◆ **TEXTE D'ÉTUDE**
Fabuleux destin que celui de Giovanni Battista Lulli (1632-1687) qui, né à Florence d’un père meunier, rencontrera en France, avec l’amitié de Louis XIV, la gloire, les privilèges et une place de choix dans l’Histoire de la musique française. Vincent Borel suit de façon chronologique le cours de la vie du surintendant de la Musique du roi, tout en marquant des pauses afin de dresser, en quelques mots, de brefs portraits des personnages que Lully croise. L’auteur ne s’embarrasse pas de courbettes : le style est direct, le vocabulaire parfois contemporain voire familier, le discours passionné et toujours passionnant. Voilà un essai amoureux qui, confrontant ceux qu’il nomme « les deux Baptiste », cherche à rétablir la réputation d’un Lully conspué par les admirateurs de Molière.

On lit comme un roman cet ouvrage concis et qui va à l’essentiel, avec lequel Vincent Borel livre une parfaite introduction tant à la vie qu’à l’art de . L’auteur montre comment Lully a inventé l’opéra français (le modèle de sa tragédie lyrique demeurera quasiment inchangé jusqu’à Rameau), mais étend aussi son propos à une réflexion esthétique plus large, sur la spécificité de la musique française (importance de la danse dans l’opéra, importance de l’amour dans le livret, abandon de la stricte distinction italienne récitatif/airs virtuoses au profit d’une plus grande unité des scènes et d’un chant clair et fluide, etc. ), et évoque l’influence de l’évolution des mœurs sur l’Histoire des Arts (mécénat du jeune Louis XIV, succès puis défaveur du ballet de cour, austérité de la Cour sous l’influence Mme de Maintenon, etc. ). La thèse qui sert de fil conducteur en est la rencontre artistique unique qui se produit entre le « fils de meunier florentin » fraîchement débarqué à Paris pour y trouver la gloire et son cadet de six années, le jeune Roi-Soleil. Le destin du musicien épouse celui de son protecteur, comme en témoigne la même métaphore solaire dans laquelle l’auteur réunit les deux hommes. A Roi-Soleil, musicien soleil qui s’éteint lorsqu’il perd la protection royale. En témoignent les titres des chapitres : « Levers de Soleils », « le Zénith » ou encore « l’Eclipse ». Une éclipse, une disparition qui n’est donc que momentanée, car, – et c’est là l’autre intérêt du livre – le romancier et chroniqueur montre avec habileté l’extraordinaire rayonnement européen du modèle lullyste (« L’Héritage »). L’ouvrage s’enrichit d’une chronologie et d’une petite bibliographie mais surtout de précieuses indications discographiques qui font le point sur nos actuelles possibilités d’accès à la découverte du patrimoine lullyste.

◆ **DONNÉES FOURNIES**
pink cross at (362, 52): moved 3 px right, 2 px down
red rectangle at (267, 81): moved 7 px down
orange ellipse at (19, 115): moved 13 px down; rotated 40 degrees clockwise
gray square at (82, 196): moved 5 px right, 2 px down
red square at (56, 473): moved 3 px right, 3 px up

◆ **SÉRIE D'EXERCICES**
1) D'après le texte sur Lully, quels éléments viennent enrichir l'ouvrage de Vincent Borel ? Donnez-les tous.
2) Recopiez le passage du texte sur Lully qui va de « Fabuleux destin que » jusqu'à « admirateurs de Molière. » inclus.

◆ **RÉPONSES AUX EXERCICES**
1)
- une chronologie
- une petite bibliographie
- de précieuses indications discographiques

2)
Fabuleux destin que celui de Giovanni Battista Lulli (1632-1687) qui, né à Florence d’un père meunier, rencontrera en France, avec l’amitié de Louis XIV, la gloire, les privilèges et une place de choix dans l’Histoire de la musique française. Vincent Borel suit de façon chronologique le cours de la vie du surintendant de la Musique du roi, tout en marquant des pauses afin de dresser, en quelques mots, de brefs portraits des personnages que Lully croise. L’auteur ne s’embarrasse pas de courbettes : le style est direct, le vocabulaire parfois contemporain voire familier, le discours passionné et toujours passionnant. Voilà un essai amoureux qui, confrontant ceux qu’il nomme « les deux Baptiste », cherche à rétablir la réputation d’un Lully conspué par les admirateurs de Molière.